(Transcribed page contents)
^^^^^^^^^^^^^^^^

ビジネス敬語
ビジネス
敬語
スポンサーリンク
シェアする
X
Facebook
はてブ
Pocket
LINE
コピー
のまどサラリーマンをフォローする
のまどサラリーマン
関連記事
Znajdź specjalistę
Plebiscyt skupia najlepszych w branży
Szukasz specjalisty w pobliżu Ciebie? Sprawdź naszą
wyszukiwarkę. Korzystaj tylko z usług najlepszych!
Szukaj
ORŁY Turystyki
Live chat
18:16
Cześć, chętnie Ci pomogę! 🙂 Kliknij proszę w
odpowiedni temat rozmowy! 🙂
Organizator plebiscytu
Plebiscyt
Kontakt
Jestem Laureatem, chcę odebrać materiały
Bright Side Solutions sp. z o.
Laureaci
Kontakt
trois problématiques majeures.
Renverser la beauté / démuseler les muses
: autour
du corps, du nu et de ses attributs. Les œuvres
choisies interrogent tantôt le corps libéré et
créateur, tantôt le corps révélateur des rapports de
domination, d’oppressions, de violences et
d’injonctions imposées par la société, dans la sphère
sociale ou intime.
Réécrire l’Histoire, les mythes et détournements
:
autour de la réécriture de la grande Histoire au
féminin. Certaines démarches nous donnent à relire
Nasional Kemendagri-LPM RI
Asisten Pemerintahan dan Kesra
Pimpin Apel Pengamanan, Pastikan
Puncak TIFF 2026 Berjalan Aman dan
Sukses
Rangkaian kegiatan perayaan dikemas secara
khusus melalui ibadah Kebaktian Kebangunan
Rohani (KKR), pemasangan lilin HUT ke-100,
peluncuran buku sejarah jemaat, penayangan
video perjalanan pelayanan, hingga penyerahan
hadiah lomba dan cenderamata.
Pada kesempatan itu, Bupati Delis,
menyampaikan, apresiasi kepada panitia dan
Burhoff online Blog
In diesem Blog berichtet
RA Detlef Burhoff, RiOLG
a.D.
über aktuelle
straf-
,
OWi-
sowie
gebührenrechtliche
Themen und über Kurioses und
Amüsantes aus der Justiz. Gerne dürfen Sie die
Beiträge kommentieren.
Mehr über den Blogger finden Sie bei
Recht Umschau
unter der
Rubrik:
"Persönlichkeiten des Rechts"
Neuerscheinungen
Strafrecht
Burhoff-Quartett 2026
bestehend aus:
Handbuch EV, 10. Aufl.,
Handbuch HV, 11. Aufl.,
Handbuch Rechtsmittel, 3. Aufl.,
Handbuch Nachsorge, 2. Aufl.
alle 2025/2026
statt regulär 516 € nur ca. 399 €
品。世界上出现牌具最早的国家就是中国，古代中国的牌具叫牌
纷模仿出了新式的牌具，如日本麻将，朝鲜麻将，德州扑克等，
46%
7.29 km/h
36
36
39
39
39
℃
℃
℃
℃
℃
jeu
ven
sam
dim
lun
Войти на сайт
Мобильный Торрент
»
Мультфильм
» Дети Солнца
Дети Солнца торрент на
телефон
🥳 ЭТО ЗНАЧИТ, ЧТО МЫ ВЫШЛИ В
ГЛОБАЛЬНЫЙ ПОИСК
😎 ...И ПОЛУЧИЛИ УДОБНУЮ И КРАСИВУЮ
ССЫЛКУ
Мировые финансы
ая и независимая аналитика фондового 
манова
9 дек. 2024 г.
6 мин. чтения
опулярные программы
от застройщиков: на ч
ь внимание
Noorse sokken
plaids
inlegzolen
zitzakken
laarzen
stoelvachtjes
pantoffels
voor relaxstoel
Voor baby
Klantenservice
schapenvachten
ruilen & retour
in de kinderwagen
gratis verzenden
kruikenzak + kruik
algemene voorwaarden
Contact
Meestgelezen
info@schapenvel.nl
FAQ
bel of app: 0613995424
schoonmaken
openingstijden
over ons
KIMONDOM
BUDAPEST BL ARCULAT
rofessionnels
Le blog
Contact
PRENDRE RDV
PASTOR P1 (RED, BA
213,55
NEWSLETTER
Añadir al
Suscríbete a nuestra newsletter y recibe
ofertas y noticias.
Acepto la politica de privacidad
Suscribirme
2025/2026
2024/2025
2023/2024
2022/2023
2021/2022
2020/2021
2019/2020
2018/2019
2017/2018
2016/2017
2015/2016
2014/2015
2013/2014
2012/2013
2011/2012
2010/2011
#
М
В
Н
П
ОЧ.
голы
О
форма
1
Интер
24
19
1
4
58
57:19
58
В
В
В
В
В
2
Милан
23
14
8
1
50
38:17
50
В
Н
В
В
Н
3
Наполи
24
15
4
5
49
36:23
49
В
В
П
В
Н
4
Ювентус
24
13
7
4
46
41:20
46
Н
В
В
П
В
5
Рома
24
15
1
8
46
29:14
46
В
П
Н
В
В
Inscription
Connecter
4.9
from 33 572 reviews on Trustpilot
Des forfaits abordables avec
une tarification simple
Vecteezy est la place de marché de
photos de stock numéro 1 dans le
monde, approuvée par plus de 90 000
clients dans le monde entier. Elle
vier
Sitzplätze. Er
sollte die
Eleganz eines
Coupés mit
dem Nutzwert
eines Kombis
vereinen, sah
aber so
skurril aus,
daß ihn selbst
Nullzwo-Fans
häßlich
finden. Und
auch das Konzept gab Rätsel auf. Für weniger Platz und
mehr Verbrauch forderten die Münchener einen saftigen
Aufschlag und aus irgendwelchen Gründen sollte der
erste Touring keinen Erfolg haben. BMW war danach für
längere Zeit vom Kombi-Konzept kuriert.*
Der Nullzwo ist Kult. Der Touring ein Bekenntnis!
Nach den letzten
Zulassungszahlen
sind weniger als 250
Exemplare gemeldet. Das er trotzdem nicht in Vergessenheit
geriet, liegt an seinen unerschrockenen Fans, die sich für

^^^^^^^^^^^^^^^^

— Instructions to follow —
Reproduce every one of the lines above verbatim, from the first through the last.

— Your solution —
ビジネス敬語
ビジネス
敬語
スポンサーリンク
シェアする
X
Facebook
はてブ
Pocket
LINE
コピー
のまどサラリーマンをフォローする
のまどサラリーマン
関連記事
Znajdź specjalistę
Plebiscyt skupia najlepszych w branży
Szukasz specjalisty w pobliżu Ciebie? Sprawdź naszą
wyszukiwarkę. Korzystaj tylko z usług najlepszych!
Szukaj
ORŁY Turystyki
Live chat
18:16
Cześć, chętnie Ci pomogę! 🙂 Kliknij proszę w
odpowiedni temat rozmowy! 🙂
Organizator plebiscytu
Plebiscyt
Kontakt
Jestem Laureatem, chcę odebrać materiały
Bright Side Solutions sp. z o.
Laureaci
Kontakt
trois problématiques majeures.
Renverser la beauté / démuseler les muses
: autour
du corps, du nu et de ses attributs. Les œuvres
choisies interrogent tantôt le corps libéré et
créateur, tantôt le corps révélateur des rapports de
domination, d’oppressions, de violences et
d’injonctions imposées par la société, dans la sphère
sociale ou intime.
Réécrire l’Histoire, les mythes et détournements
:
autour de la réécriture de la grande Histoire au
féminin. Certaines démarches nous donnent à relire
Nasional Kemendagri-LPM RI
Asisten Pemerintahan dan Kesra
Pimpin Apel Pengamanan, Pastikan
Puncak TIFF 2026 Berjalan Aman dan
Sukses
Rangkaian kegiatan perayaan dikemas secara
khusus melalui ibadah Kebaktian Kebangunan
Rohani (KKR), pemasangan lilin HUT ke-100,
peluncuran buku sejarah jemaat, penayangan
video perjalanan pelayanan, hingga penyerahan
hadiah lomba dan cenderamata.
Pada kesempatan itu, Bupati Delis,
menyampaikan, apresiasi kepada panitia dan
Burhoff online Blog
In diesem Blog berichtet
RA Detlef Burhoff, RiOLG
a.D.
über aktuelle
straf-
,
OWi-
sowie
gebührenrechtliche
Themen und über Kurioses und
Amüsantes aus der Justiz. Gerne dürfen Sie die
Beiträge kommentieren.
Mehr über den Blogger finden Sie bei
Recht Umschau
unter der
Rubrik:
"Persönlichkeiten des Rechts"
Neuerscheinungen
Strafrecht
Burhoff-Quartett 2026
bestehend aus:
Handbuch EV, 10. Aufl.,
Handbuch HV, 11. Aufl.,
Handbuch Rechtsmittel, 3. Aufl.,
Handbuch Nachsorge, 2. Aufl.
alle 2025/2026
statt regulär 516 € nur ca. 399 €
品。世界上出现牌具最早的国家就是中国，古代中国的牌具叫牌
纷模仿出了新式的牌具，如日本麻将，朝鲜麻将，德州扑克等，
46%
7.29 km/h
36
36
39
39
39
℃
℃
℃
℃
℃
jeu
ven
sam
dim
lun
Войти на сайт
Мобильный Торрент
»
Мультфильм
» Дети Солнца
Дети Солнца торрент на
телефон
🥳 ЭТО ЗНАЧИТ, ЧТО МЫ ВЫШЛИ В
ГЛОБАЛЬНЫЙ ПОИСК
😎 ...И ПОЛУЧИЛИ УДОБНУЮ И КРАСИВУЮ
ССЫЛКУ
Мировые финансы
ая и независимая аналитика фондового 
манова
9 дек. 2024 г.
6 мин. чтения
опулярные программы
от застройщиков: на ч
ь внимание
Noorse sokken
plaids
inlegzolen
zitzakken
laarzen
stoelvachtjes
pantoffels
voor relaxstoel
Voor baby
Klantenservice
schapenvachten
ruilen & retour
in de kinderwagen
gratis verzenden
kruikenzak + kruik
algemene voorwaarden
Contact
Meestgelezen
info@schapenvel.nl
FAQ
bel of app: 0613995424
schoonmaken
openingstijden
over ons
KIMONDOM
BUDAPEST BL ARCULAT
rofessionnels
Le blog
Contact
PRENDRE RDV
PASTOR P1 (RED, BA
213,55
NEWSLETTER
Añadir al
Suscríbete a nuestra newsletter y recibe
ofertas y noticias.
Acepto la politica de privacidad
Suscribirme
2025/2026
2024/2025
2023/2024
2022/2023
2021/2022
2020/2021
2019/2020
2018/2019
2017/2018
2016/2017
2015/2016
2014/2015
2013/2014
2012/2013
2011/2012
2010/2011
#
М
В
Н
П
ОЧ.
голы
О
форма
1
Интер
24
19
1
4
58
57:19
58
В
В
В
В
В
2
Милан
23
14
8
1
50
38:17
50
В
Н
В
В
Н
3
Наполи
24
15
4
5
49
36:23
49
В
В
П
В
Н
4
Ювентус
24
13
7
4
46
41:20
46
Н
В
В
П
В
5
Рома
24
15
1
8
46
29:14
46
В
П
Н
В
В
Inscription
Connecter
4.9
from 33 572 reviews on Trustpilot
Des forfaits abordables avec
une tarification simple
Vecteezy est la place de marché de
photos de stock numéro 1 dans le
monde, approuvée par plus de 90 000
clients dans le monde entier. Elle
vier
Sitzplätze. Er
sollte die
Eleganz eines
Coupés mit
dem Nutzwert
eines Kombis
vereinen, sah
aber so
skurril aus,
daß ihn selbst
Nullzwo-Fans
häßlich
finden. Und
auch das Konzept gab Rätsel auf. Für weniger Platz und
mehr Verbrauch forderten die Münchener einen saftigen
Aufschlag und aus irgendwelchen Gründen sollte der
erste Touring keinen Erfolg haben. BMW war danach für
längere Zeit vom Kombi-Konzept kuriert.*
Der Nullzwo ist Kult. Der Touring ein Bekenntnis!
Nach den letzten
Zulassungszahlen
sind weniger als 250
Exemplare gemeldet. Das er trotzdem nicht in Vergessenheit
geriet, liegt an seinen unerschrockenen Fans, die sich für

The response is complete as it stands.